The Salamander became the king's flagship. In 1538 it was equipped with a new compass and four clocks. The Great Lion and the Salamander were fitted with 15 large wheeled guns and 10 smaller wheeled guns in May 1540. The 22 crossbows of the Salamander and 9 small hagbut guns used on the tops were inspected and repaired, and two and half fothers of lead bought for ballast. The ships were "gallantry trimmed with painting and gilding".

Next month, James V embarked on the newly equipped Salamander at Leith, after first making his will on 12 June, and accompanied by the Mary Willoughby, the Great Unicorn, the Little Unicorn, the Lion and twelve other ships sailed to Kirkwall on Orkney. Then he went to Lewis on the West. James's fleet in the West was provisioned from Dumbarton, Ayr and Irvine and returned to Edinburgh by 6 July. John Barton sailed to Dieppe with the Great Lion and Salamander in June 1541, and had their 27 guns cleaned and the latter ship re-rigged.
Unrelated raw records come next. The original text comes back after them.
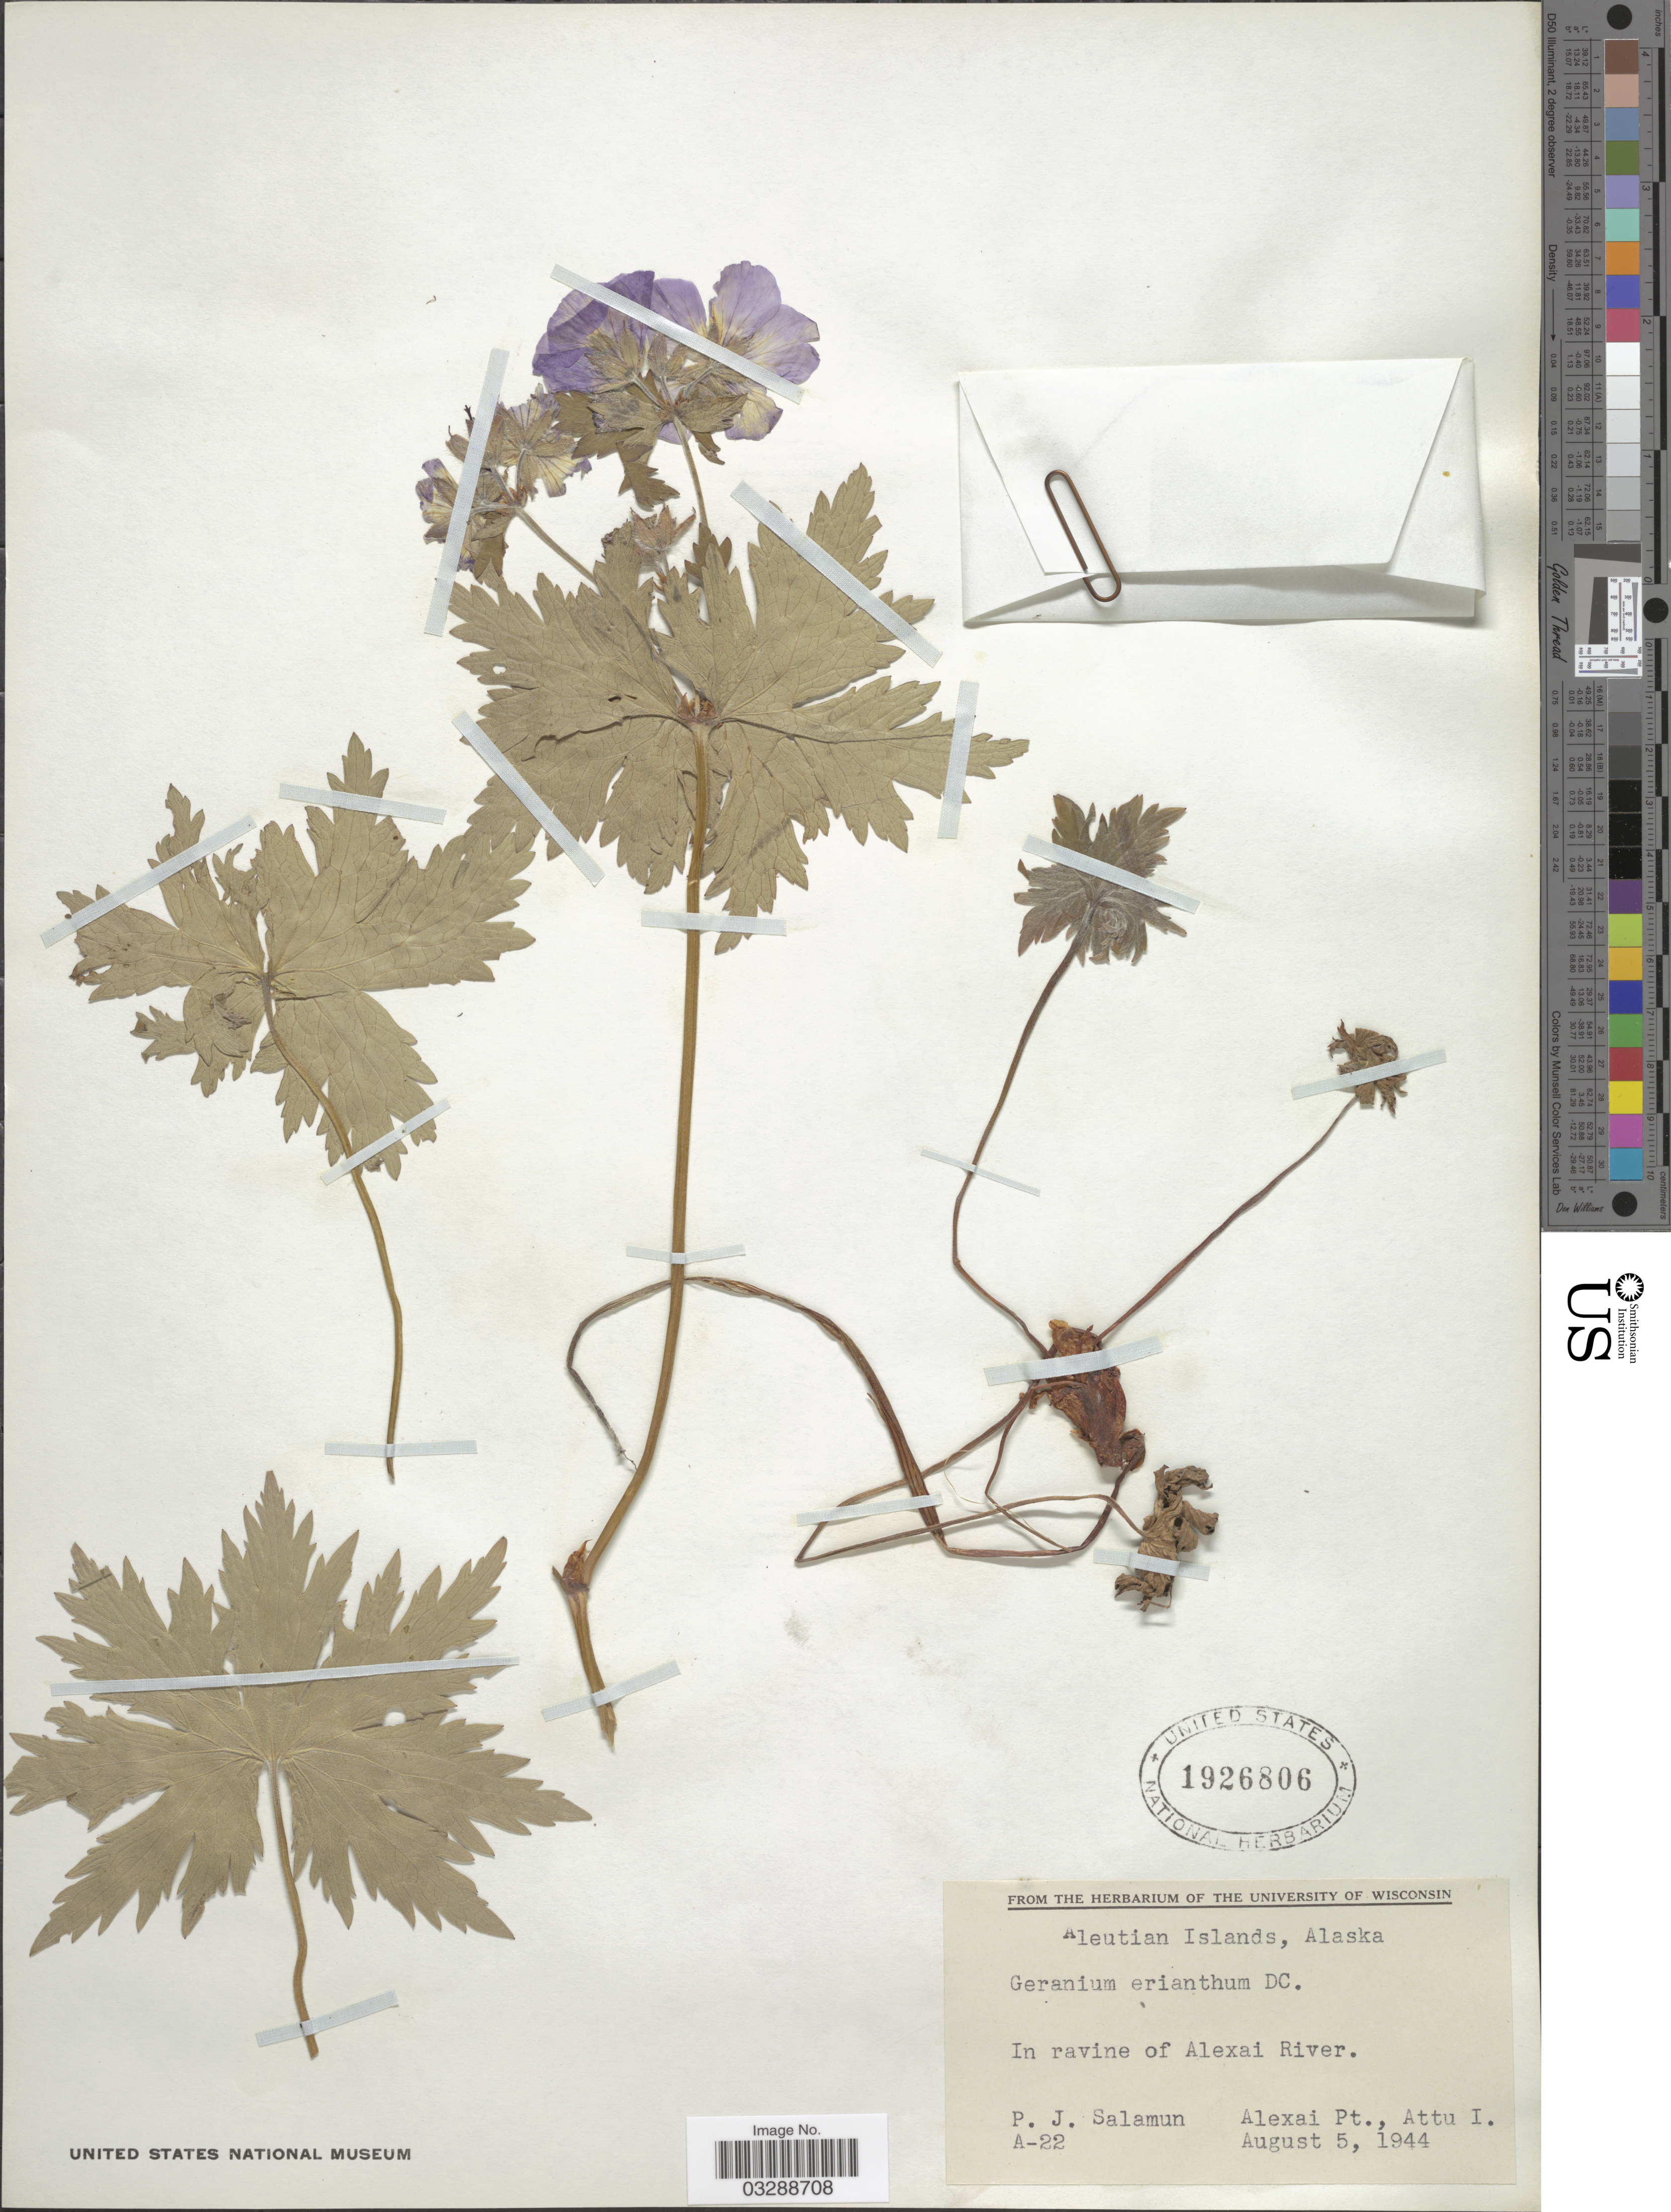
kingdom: Plantae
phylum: Tracheophyta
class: Magnoliopsida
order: Geraniales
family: Geraniaceae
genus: Geranium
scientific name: Geranium erianthum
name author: DC.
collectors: P. Salamun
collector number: A-22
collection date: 1944-08-05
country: United States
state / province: Alaska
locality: Aleutian Islands, In ravine of Alexai River.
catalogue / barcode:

During 1542, the Mary Willoughby, the Lion, and the Salamander attacked merchants and fishermen off Whitby under the command of John Barton, son of Robert Barton, the 'Skipper from Leith'. In December 1542, the Mary Willoughby, the Salamander and the Lion blockaded a London merchant ship called the Antony of Bruges in a creek on the coast of Brittany near 'Poldavy Haven.'

==In the English Navy==
The Salamander and the Scottish-built Unicorn were captured at Leith and used as transport for the return journey of a part of Lord Hertford's land army on 14 May 1544, after the burning of Edinburgh, with ballast of 80,000 Scottish iron cannon-shot. Eustache Chapuys reported their capture and the destruction of the fortress on the island of Inchkeith.

With 200 crew and 20 gunners, her armament in the English fleet listed on 1 January 1548 consisted of: 2 brass culverins; 3 brass demi-culverins; 4 sakers; 7 iron port pieces; 3 iron fowlers; 2 iron quarter slings; 17 iron double bases; and 11 hand guns. There were 140 yew bows; 90 bills; and 70 moorish pikes. The Salamander carried roughly half the armament of Henry VIII's flagship the Mary Rose.

The Salamander, listed in the English fleet as 300 tons with 220 men, and called a galleas in the Anthony Roll, and the Unicorn, returned to Scotland in Edward Clinton's invasion fleet of August 1547, and presumably contributed to the naval bombardment at the Battle of Pinkie. The Salamander was in the fleet taken to Orkney by John Clere in 1557. She may have been destroyed as late as 1574.